Nonstationary Discounted Stochastic Games under Prospect Theory with Applications to the Smart Grid (2402.03862v2)

Abstract: This paper considers the discounted criterion of nonzero-sum decentralized stochastic games with prospect players. The state and action spaces are finite. The state transition probability is nonstationary. Each player independently controls their own Markov chain. The subjective behavior of players is described by the prospect theory (PT). Compared to the average criterion of stochastic games under PT studied firstly in 2018, we are concerned with the time value of utility, i.e., the utility should be discounted in the future.
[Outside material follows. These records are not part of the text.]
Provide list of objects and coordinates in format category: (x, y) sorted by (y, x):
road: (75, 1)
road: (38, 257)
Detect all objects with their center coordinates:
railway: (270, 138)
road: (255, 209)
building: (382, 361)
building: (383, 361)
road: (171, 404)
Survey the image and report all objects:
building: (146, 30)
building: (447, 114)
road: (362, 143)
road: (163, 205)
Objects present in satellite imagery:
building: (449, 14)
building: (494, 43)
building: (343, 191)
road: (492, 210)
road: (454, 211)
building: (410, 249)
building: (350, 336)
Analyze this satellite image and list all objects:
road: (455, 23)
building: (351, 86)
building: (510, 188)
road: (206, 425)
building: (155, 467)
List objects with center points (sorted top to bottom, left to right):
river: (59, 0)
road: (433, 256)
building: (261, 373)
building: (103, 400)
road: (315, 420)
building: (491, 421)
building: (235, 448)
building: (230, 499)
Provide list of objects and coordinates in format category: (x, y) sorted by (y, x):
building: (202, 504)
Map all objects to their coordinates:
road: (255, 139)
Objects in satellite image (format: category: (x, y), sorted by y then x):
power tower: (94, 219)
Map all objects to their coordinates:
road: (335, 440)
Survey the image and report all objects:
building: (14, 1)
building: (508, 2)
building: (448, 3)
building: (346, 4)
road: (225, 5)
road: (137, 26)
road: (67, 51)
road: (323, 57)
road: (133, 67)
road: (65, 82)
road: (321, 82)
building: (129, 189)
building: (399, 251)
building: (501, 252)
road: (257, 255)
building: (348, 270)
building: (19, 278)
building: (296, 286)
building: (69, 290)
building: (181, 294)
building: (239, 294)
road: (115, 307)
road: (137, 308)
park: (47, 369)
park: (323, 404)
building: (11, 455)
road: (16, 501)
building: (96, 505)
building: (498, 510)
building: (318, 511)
Since PT distorts the probability, the optimality equation that plays a significant role in proving the existence of equilibrium does not exist. On the other hand, the games change into Markov decision processes (MDPs) with nonstationary payoff function when fixing others' stationary Markov strategies, then the occupation measure and the linear programming of stationary MDPs are no longer suitable. Therefore, we explore a new technique by constructing the marginal distribution on the state-action pairs at any time, and establish the existence of Nash equilibrium. When the initial state is given, there exists a Markov Nash equilibrium. Furthermore, this novel technique can be extended to the finite horizon criterion. Then, we present an algorithm to find a Markov $\varepsilon$-equilibrium. Finally, the model is applied to a noncooperative stochastic game among prosumers who can produce and consume energy in the smart grid, and we give some simulation results.